How to complete this task: In the listing below, locate the lines that hold the string "mouse". Copy those lines.

Input material:
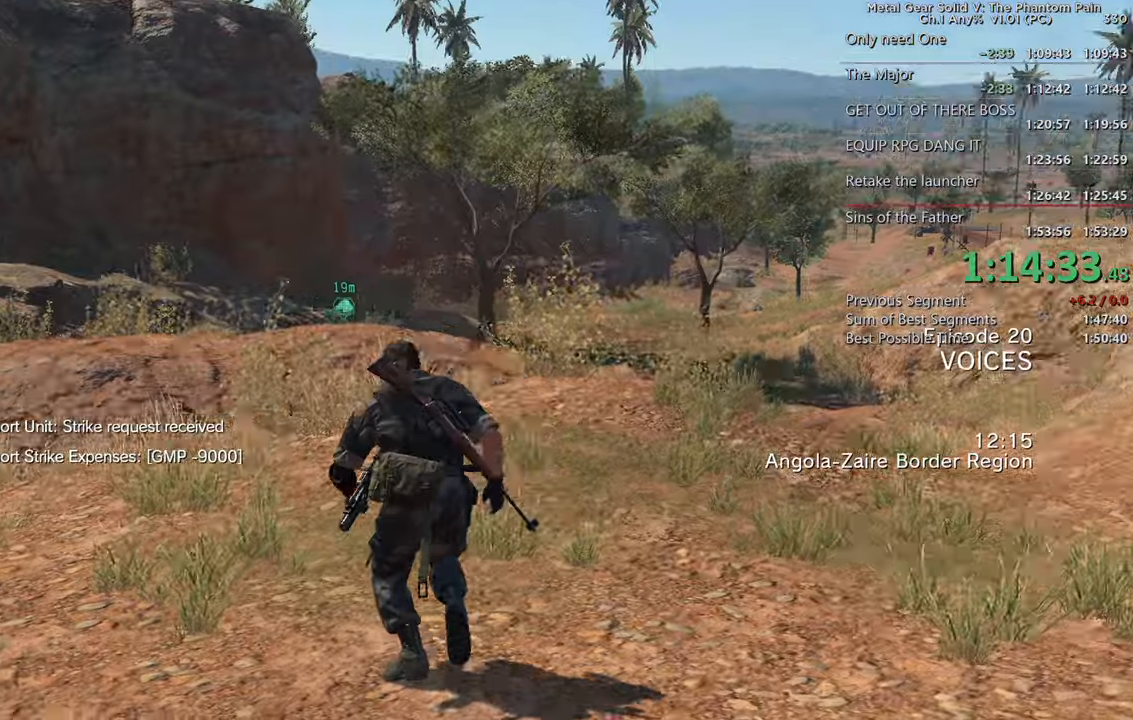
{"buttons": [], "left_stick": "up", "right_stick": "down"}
* * *
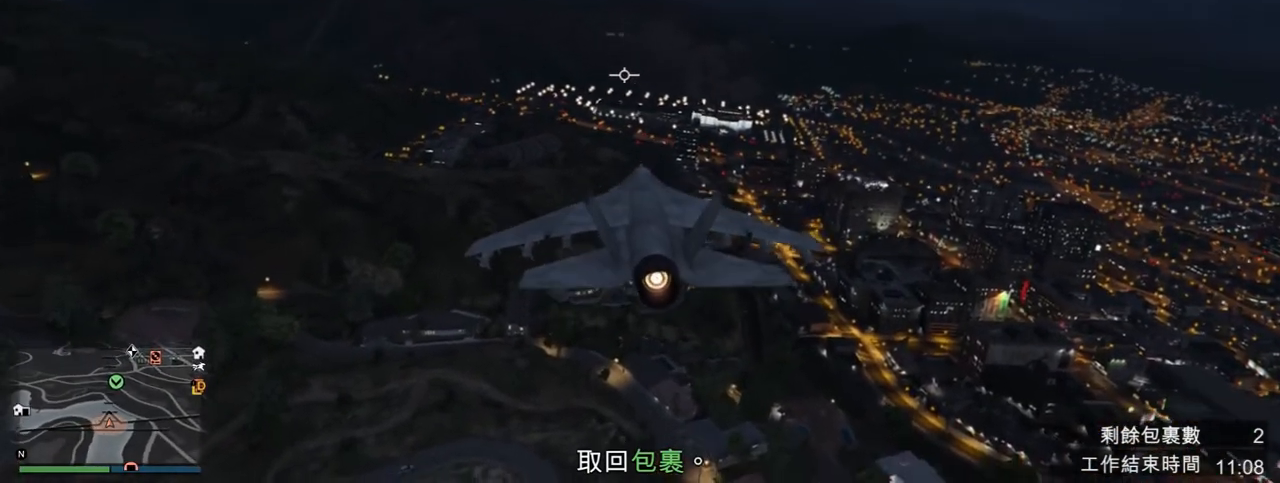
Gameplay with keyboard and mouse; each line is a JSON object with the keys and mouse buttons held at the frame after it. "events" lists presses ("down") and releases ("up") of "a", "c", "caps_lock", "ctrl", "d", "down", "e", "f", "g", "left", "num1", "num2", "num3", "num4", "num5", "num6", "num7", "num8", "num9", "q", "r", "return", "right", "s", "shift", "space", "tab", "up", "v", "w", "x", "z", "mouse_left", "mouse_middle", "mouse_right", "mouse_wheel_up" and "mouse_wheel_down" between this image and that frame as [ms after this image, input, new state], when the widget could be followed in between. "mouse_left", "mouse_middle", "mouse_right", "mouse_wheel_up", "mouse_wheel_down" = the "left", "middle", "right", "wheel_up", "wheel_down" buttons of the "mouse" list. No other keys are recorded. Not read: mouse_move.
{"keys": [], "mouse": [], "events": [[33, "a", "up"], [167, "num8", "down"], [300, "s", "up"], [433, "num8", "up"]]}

Response for this exercise:
Gameplay with keyboard and mouse; each line is a JSON object with the keys and mouse buttons held at the frame after it. "events" lists presses ("down") and releases ("up") of "a", "c", "caps_lock", "ctrl", "d", "down", "e", "f", "g", "left", "num1", "num2", "num3", "num4", "num5", "num6", "num7", "num8", "num9", "q", "r", "return", "right", "s", "shift", "space", "tab", "up", "v", "w", "x", "z", "mouse_left", "mouse_middle", "mouse_right", "mouse_wheel_up" and "mouse_wheel_down" between this image and that frame as [ms after this image, input, new state], when the widget could be followed in between. "mouse_left", "mouse_middle", "mouse_right", "mouse_wheel_up", "mouse_wheel_down" = the "left", "middle", "right", "wheel_up", "wheel_down" buttons of the "mouse" list. No other keys are recorded. Not read: mouse_move.
{"keys": [], "mouse": [], "events": [[33, "a", "up"], [167, "num8", "down"], [300, "s", "up"], [433, "num8", "up"]]}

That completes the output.